16. The learned Counsel for the respondent contends that the defendant-petitioner did not use the suit premises for six months for the purpose for which it was let out and on that ground the plaintiff-respondent was entitled to recover possession of the suit premises. Both the Courts have given concurrent finding on this point against the plaintiff. There is nothing on record to vitiate the concurrent finding of fact recorded by the two Courts on this point. Hence I reject the contention of the learned Counsel for the respondent.

17. In the result the petition succeeds and the rule has to be made absolute, but before passing final order it is necessary to take into consideration the subsequent events pleaded by the parties. According to the learned Counsel for the respondent, the respondent has retired from service pending the petition and he wants to return to his native place Nandgaon and hence he requires the suit premises reasonably and bona fide for his occupation. According to the learned Counsel for the petitioner-defendant, the plaintiffs tenant Ram krishna Baliram Mahale who occupied the eastern portion, has been transferred to Malegaon and he vacated the eastern portion of the house occupied by him and delivered vacant possession to the respondent and it meets the personal requirement of the respondent. The defendant has filed affidavits dated 5th and 8th of December, 1988 whereby he placed those facts on record. Both the Counsel for the parties submit that the question whether in view of the retirement of the plaintiff from service he requires the suit premises reasonably and bona fide for his personal occupation and if so, whether greater hardship would be caused by passing the decree than by refusing to pass it, should be remitted to the Trial Court with liberty to the parties to lead additional evidence and after the finding is received duly certified by the Appeal Court final order in this petition should be passed. Instead of forcing the plaintiff-respondent to go in for a second suit for eviction, it is proper that the subsequent events are taken into consideration before passing the final order. Hence the following points are remitted to the Trial Court :

1. Whether on retirement of the plaintiff from service, he requires the suit premises reasonably and bona fide for his personal occupation?
2. Whether greater hardship would be caused by passing the eviction decree refusing it?

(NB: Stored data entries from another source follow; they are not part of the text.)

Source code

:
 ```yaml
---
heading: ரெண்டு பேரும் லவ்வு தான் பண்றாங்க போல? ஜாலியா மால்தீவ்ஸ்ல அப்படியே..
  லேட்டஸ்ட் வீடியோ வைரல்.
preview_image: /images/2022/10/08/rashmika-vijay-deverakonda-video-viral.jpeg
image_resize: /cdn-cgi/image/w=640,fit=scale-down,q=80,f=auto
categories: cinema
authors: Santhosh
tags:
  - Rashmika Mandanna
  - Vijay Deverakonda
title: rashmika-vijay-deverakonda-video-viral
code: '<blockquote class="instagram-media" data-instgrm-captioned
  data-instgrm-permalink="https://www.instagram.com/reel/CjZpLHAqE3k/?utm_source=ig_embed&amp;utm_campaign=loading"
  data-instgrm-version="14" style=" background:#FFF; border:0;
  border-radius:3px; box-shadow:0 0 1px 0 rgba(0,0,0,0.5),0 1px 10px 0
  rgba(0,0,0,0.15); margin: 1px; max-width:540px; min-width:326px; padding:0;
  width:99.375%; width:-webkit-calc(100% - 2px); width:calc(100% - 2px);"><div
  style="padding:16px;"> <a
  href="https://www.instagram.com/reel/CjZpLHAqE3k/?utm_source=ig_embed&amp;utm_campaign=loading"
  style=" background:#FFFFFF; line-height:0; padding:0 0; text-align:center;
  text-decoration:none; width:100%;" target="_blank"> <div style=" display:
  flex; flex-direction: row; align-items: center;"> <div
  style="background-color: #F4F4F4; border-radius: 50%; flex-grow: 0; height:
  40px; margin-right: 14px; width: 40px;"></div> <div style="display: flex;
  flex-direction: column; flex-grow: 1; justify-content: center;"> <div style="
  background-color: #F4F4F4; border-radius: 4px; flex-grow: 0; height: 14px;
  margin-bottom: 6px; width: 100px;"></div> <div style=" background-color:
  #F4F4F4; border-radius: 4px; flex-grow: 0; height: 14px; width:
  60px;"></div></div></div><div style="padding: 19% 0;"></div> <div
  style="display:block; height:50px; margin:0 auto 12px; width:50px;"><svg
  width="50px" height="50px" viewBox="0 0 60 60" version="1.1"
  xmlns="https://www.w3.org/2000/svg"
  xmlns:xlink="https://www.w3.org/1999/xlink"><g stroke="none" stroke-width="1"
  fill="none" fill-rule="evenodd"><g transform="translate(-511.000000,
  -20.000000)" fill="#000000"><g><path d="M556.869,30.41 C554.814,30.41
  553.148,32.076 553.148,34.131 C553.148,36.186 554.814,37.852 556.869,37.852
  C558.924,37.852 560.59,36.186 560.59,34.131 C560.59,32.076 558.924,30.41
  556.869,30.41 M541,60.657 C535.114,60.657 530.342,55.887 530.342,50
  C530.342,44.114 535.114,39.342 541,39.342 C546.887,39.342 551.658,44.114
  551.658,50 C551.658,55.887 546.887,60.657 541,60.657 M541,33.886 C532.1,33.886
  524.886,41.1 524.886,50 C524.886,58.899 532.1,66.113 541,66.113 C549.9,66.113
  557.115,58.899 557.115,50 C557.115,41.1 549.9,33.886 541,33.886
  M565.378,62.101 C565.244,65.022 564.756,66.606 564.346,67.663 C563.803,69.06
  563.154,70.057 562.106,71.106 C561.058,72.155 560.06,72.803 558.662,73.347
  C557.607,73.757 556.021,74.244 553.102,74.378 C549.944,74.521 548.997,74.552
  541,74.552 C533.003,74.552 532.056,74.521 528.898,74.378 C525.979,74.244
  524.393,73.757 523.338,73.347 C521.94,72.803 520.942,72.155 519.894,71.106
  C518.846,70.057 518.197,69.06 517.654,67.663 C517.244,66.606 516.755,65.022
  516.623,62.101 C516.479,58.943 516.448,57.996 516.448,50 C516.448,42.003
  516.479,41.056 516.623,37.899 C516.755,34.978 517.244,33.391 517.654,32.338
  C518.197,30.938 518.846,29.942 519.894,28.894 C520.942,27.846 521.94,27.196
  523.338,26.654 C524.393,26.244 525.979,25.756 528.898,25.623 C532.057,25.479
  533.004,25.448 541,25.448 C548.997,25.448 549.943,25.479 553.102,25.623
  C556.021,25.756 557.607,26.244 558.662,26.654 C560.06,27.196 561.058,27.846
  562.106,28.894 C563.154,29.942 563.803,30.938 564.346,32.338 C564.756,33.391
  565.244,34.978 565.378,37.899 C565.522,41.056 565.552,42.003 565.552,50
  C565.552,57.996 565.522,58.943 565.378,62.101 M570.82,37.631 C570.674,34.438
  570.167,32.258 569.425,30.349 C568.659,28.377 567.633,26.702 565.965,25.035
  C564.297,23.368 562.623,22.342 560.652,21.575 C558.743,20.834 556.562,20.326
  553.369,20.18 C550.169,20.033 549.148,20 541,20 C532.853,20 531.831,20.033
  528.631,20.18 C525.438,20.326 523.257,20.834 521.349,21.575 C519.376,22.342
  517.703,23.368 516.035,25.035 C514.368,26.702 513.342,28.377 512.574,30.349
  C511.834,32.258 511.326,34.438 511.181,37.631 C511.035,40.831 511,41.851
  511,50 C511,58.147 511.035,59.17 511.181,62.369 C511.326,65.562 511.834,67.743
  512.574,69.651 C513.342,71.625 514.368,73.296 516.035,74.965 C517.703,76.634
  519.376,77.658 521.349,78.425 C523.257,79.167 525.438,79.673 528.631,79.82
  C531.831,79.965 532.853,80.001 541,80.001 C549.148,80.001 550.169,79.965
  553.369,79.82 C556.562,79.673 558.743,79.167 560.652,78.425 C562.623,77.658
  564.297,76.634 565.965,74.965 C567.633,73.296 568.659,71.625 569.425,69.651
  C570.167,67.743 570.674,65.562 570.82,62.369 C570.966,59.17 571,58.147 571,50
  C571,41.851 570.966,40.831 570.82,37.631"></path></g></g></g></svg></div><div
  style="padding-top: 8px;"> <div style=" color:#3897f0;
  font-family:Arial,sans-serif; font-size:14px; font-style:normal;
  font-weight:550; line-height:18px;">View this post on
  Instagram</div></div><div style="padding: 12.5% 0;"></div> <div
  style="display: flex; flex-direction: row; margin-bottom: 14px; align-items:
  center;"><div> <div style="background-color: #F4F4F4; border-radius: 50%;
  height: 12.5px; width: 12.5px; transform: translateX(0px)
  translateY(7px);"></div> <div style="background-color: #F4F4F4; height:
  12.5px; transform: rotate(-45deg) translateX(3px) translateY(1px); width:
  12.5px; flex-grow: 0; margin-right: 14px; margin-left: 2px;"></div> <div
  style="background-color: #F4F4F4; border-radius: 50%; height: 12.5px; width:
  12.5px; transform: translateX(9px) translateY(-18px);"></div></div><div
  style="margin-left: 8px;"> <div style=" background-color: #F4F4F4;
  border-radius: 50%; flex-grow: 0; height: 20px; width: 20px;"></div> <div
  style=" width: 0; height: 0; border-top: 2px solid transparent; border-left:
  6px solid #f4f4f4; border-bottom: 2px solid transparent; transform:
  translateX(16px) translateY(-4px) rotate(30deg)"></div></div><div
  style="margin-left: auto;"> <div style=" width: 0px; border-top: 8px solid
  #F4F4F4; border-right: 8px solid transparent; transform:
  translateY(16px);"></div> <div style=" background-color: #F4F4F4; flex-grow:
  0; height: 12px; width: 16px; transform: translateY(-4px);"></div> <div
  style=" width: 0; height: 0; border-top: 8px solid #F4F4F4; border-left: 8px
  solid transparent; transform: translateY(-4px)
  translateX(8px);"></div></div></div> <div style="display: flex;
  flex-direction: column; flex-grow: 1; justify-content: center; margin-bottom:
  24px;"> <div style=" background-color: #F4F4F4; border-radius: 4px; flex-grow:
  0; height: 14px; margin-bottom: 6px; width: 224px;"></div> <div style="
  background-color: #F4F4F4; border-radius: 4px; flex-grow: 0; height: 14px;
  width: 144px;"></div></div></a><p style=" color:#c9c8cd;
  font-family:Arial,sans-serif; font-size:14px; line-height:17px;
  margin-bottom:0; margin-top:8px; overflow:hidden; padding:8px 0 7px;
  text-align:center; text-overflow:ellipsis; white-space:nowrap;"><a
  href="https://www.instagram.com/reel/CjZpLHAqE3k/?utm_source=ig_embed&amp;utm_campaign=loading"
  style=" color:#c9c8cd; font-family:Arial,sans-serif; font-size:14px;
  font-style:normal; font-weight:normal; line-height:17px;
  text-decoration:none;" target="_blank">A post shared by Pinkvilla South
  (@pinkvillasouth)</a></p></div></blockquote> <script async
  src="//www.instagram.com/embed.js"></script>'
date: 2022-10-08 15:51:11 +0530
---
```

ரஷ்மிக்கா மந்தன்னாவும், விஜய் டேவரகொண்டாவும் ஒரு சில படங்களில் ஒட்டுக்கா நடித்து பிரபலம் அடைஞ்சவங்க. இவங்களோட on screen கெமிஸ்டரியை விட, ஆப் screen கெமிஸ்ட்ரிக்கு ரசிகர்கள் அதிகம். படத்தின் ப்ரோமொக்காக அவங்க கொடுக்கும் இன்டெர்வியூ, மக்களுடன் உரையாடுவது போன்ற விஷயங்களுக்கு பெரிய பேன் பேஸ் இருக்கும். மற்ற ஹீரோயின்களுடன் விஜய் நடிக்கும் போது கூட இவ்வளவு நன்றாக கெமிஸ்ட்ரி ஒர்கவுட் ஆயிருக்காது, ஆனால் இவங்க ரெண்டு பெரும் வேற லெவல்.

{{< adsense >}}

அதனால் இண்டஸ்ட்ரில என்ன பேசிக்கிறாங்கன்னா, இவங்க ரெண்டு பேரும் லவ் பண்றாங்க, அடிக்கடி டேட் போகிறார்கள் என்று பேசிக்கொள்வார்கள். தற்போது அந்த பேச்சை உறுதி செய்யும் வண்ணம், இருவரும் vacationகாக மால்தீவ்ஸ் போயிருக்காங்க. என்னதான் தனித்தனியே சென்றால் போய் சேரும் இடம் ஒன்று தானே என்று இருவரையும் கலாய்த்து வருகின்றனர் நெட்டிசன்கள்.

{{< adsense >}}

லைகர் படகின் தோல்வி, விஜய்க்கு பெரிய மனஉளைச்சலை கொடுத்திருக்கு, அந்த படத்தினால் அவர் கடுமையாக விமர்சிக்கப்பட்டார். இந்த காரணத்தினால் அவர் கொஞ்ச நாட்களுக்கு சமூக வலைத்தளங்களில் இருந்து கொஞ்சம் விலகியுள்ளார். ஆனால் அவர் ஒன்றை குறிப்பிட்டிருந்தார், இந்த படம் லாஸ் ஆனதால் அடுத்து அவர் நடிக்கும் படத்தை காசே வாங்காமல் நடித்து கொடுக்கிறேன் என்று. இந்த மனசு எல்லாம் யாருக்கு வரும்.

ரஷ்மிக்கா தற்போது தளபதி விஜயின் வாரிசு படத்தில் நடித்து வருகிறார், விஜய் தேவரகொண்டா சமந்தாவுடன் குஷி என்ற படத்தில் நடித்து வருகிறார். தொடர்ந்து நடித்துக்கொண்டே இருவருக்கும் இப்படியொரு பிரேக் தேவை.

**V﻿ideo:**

The learned trial Judge shall permit the parties to adduce additional evidence on the above points and record his findings and those findings duly certified by the Appeal Court shall be remitted to this Court within three months of the receipt of the writ by the Trial Court. The matter shall be placed on board after the findings duly certified are received for final orders. The parties are directed to appear in the Trial Court on 2.2.1989. The writ along with a copy of this judgment shall be immediately sent to the Trial Court.